Extracted data
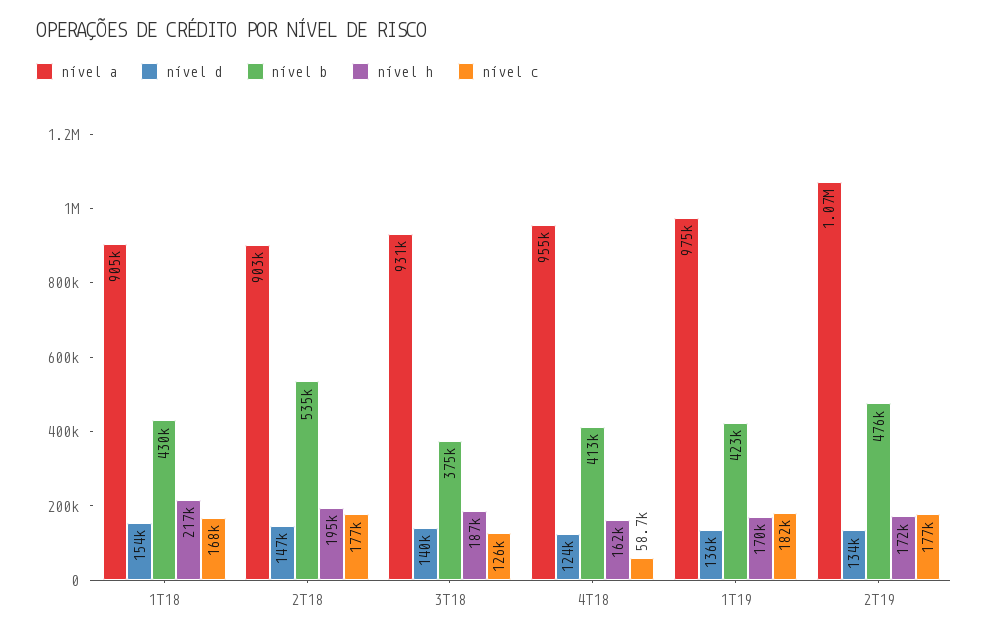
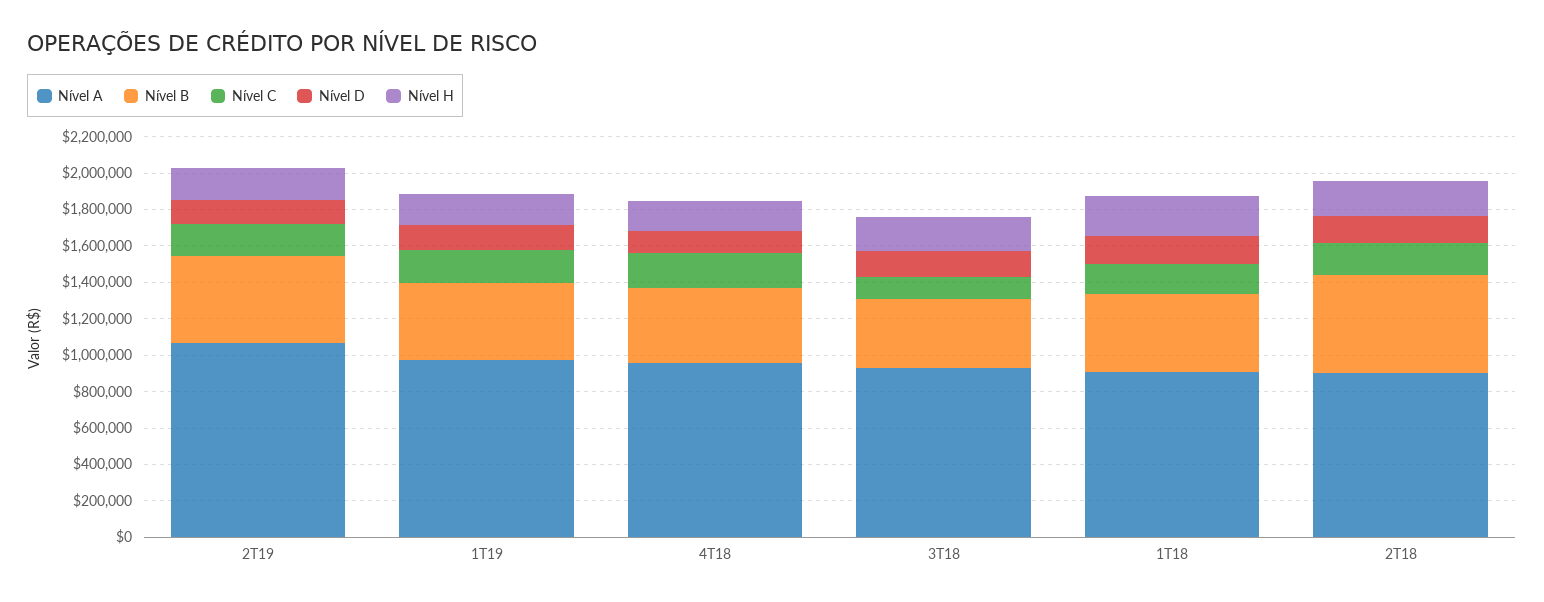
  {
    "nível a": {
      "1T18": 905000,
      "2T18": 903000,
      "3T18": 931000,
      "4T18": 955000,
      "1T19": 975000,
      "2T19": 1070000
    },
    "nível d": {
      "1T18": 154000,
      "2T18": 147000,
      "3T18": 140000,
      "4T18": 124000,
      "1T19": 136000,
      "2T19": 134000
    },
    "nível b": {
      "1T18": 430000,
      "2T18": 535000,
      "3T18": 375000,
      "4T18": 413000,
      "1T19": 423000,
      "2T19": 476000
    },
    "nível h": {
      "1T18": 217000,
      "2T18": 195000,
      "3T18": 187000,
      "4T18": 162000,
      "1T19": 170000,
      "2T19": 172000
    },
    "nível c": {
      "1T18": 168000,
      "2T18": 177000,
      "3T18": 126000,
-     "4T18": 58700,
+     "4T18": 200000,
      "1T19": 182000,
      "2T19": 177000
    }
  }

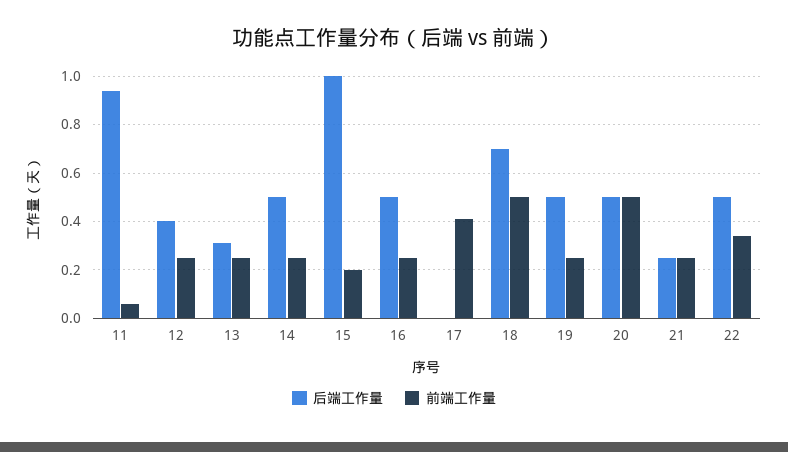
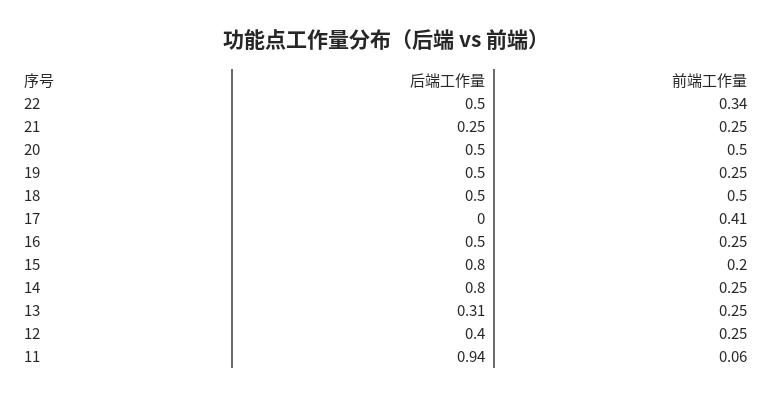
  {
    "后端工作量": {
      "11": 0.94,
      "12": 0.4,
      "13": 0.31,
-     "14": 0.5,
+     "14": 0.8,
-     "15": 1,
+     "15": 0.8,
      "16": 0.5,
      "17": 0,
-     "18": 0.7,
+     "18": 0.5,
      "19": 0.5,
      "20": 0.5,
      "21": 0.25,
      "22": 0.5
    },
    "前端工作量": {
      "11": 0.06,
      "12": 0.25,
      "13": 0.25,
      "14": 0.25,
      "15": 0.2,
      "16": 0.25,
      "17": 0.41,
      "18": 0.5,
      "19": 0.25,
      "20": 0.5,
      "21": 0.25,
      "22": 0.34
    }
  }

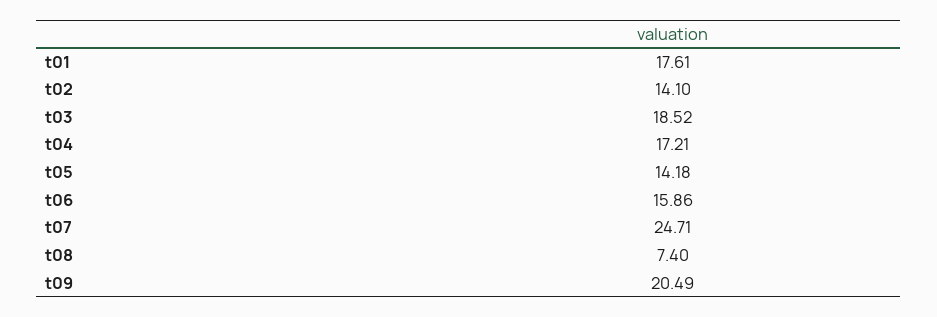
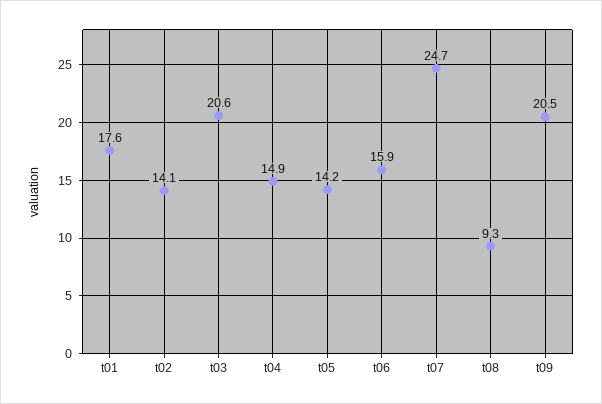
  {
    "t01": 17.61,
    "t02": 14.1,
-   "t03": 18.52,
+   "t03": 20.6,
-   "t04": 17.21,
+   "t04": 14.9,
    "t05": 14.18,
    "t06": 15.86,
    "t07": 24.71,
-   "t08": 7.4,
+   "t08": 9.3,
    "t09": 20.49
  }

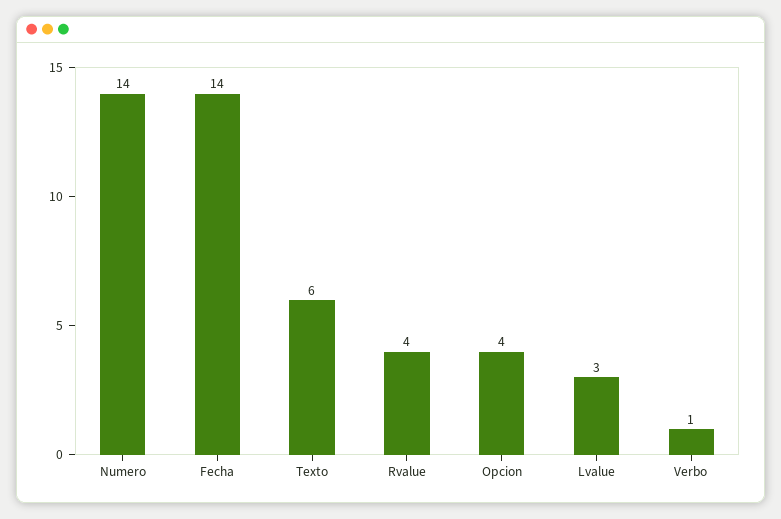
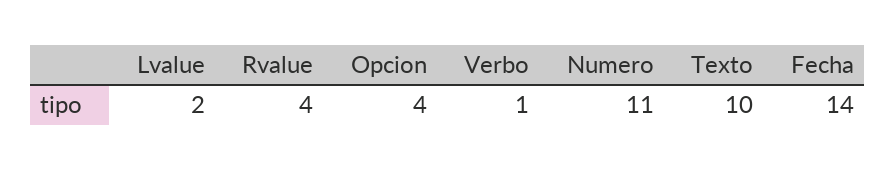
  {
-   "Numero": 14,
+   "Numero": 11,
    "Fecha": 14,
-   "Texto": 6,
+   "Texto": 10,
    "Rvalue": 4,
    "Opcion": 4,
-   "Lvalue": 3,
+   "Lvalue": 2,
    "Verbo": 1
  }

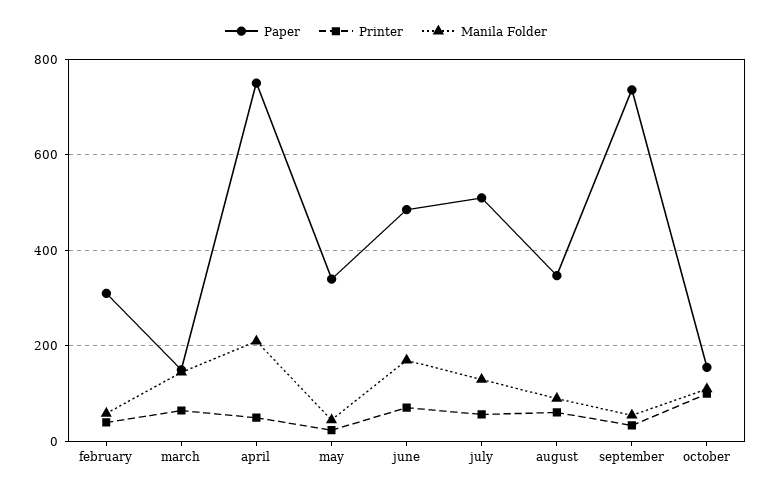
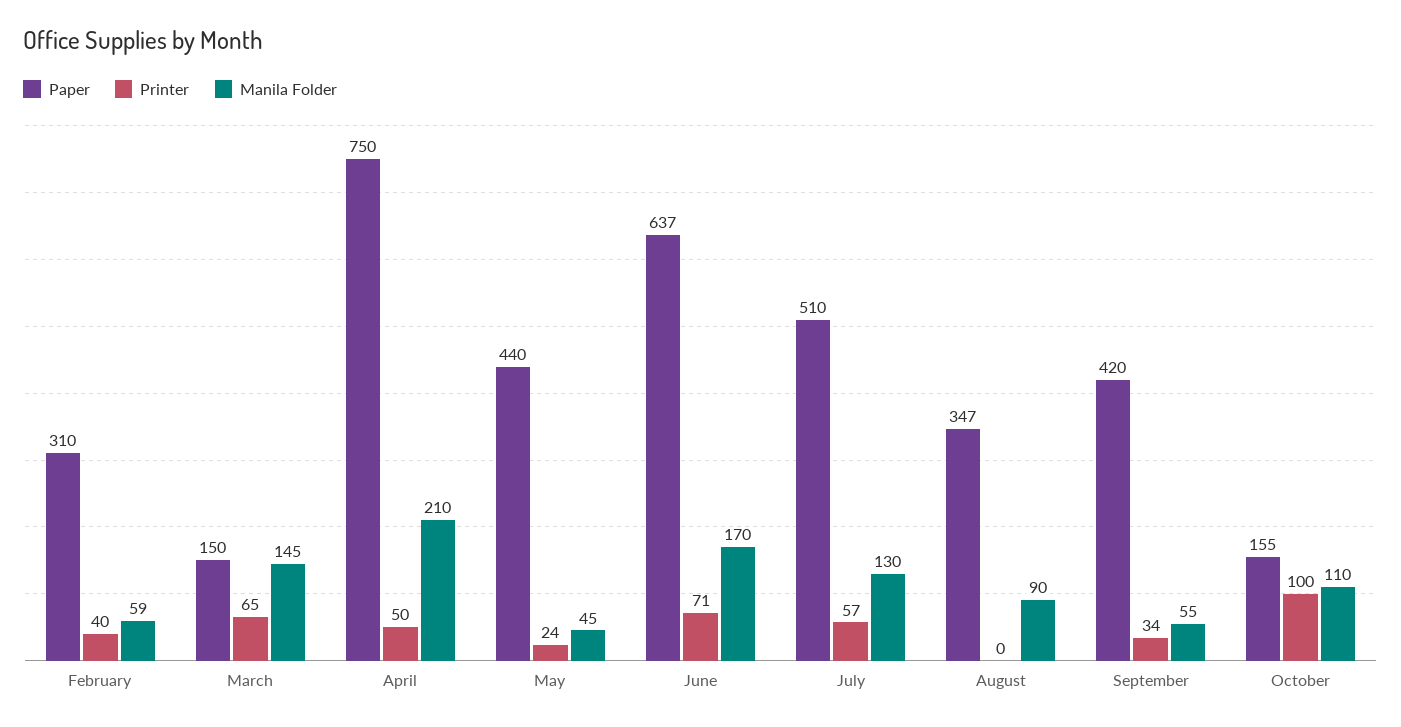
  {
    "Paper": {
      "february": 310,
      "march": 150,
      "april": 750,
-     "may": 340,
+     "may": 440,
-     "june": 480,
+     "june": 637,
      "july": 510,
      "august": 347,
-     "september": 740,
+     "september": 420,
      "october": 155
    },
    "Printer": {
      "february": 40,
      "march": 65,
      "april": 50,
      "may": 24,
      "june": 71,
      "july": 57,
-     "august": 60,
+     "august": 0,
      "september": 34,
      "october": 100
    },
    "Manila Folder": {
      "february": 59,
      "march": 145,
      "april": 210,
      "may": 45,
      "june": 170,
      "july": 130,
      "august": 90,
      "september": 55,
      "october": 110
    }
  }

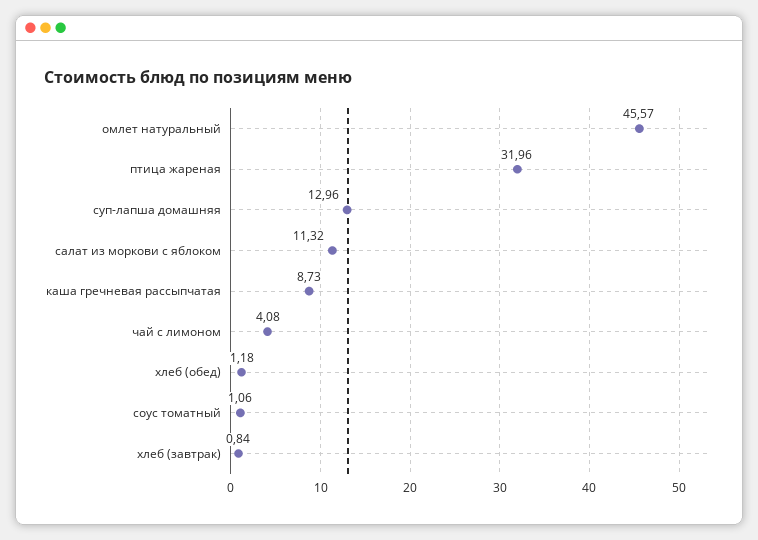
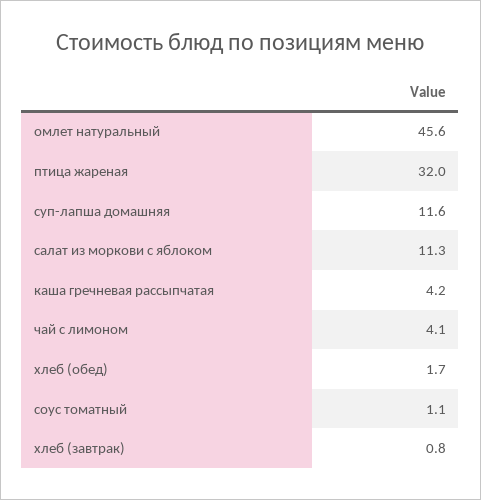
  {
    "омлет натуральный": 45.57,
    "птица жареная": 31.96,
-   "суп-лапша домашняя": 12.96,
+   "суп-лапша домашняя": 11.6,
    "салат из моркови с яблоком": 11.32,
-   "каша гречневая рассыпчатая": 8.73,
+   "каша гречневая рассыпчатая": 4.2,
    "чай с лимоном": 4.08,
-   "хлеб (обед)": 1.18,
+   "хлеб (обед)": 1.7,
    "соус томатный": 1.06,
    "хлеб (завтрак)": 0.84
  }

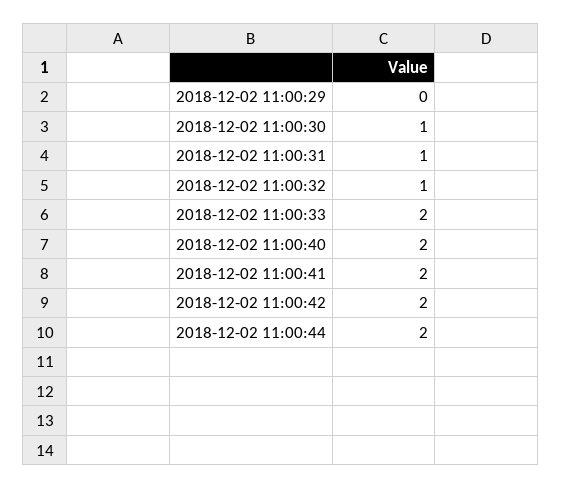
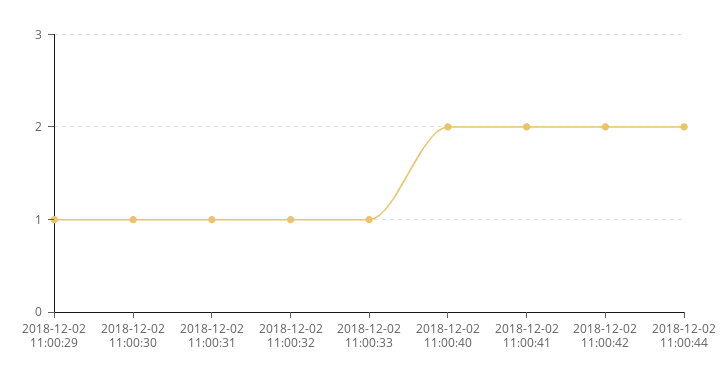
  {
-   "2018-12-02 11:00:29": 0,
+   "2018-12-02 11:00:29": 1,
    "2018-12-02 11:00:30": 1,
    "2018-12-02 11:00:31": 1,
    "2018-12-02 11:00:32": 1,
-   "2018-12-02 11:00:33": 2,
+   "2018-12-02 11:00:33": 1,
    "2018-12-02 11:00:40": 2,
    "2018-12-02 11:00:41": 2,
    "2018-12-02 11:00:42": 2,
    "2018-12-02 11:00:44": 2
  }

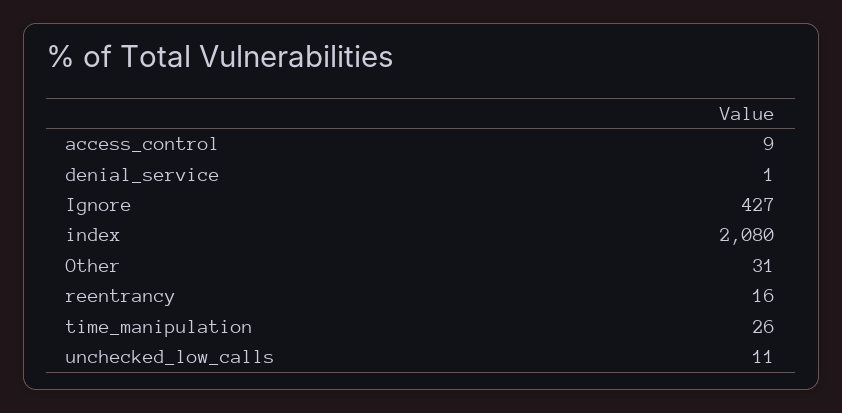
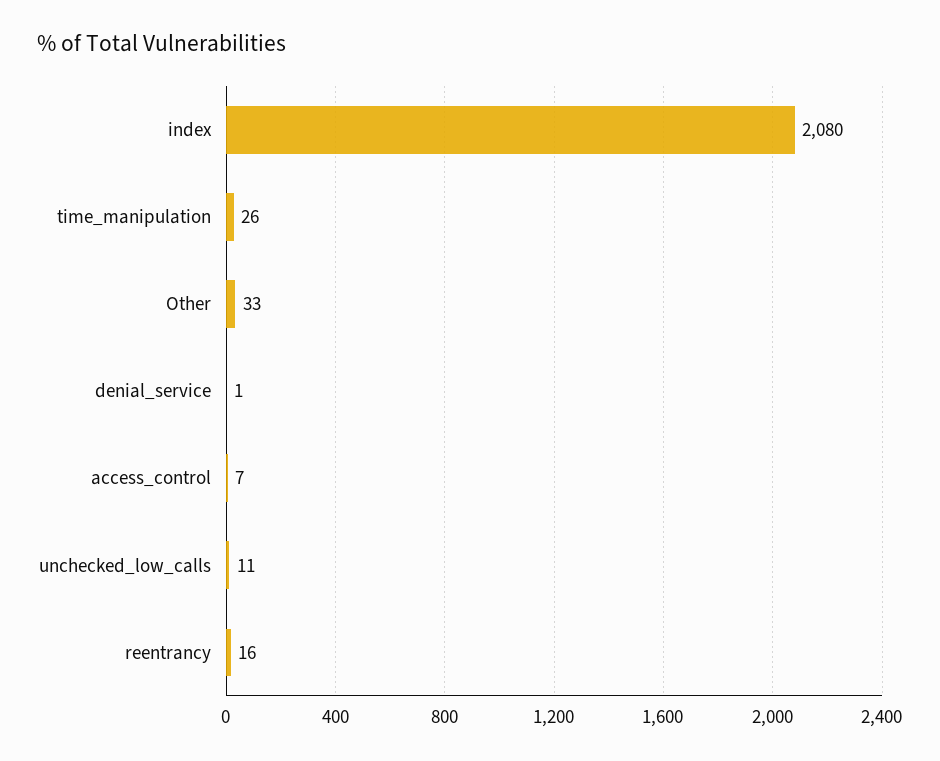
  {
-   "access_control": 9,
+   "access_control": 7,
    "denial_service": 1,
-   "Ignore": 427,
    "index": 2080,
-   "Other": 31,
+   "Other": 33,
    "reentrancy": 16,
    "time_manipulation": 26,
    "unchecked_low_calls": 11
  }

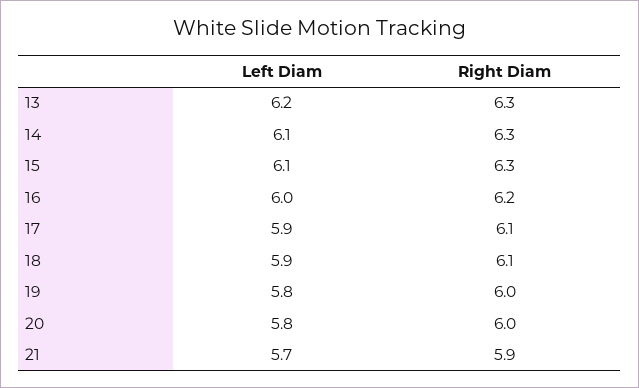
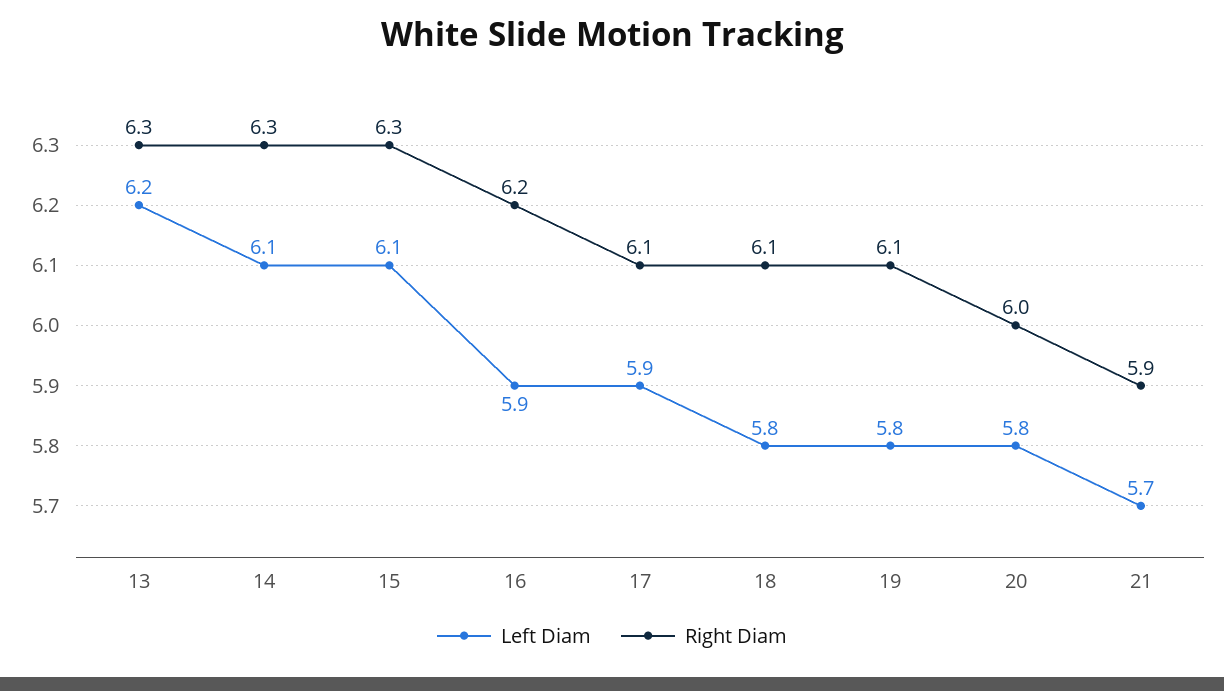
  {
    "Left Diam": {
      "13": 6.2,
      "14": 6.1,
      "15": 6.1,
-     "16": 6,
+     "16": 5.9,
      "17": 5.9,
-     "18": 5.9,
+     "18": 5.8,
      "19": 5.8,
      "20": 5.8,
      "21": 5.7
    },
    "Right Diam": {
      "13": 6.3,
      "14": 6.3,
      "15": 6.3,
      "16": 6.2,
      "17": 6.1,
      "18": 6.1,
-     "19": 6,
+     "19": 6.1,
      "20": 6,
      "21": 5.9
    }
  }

Assigned task
In the preceding material, find each line holding the word "february" and copy it out.

Response to this task
      "february": 310,
      "february": 40,
      "february": 59,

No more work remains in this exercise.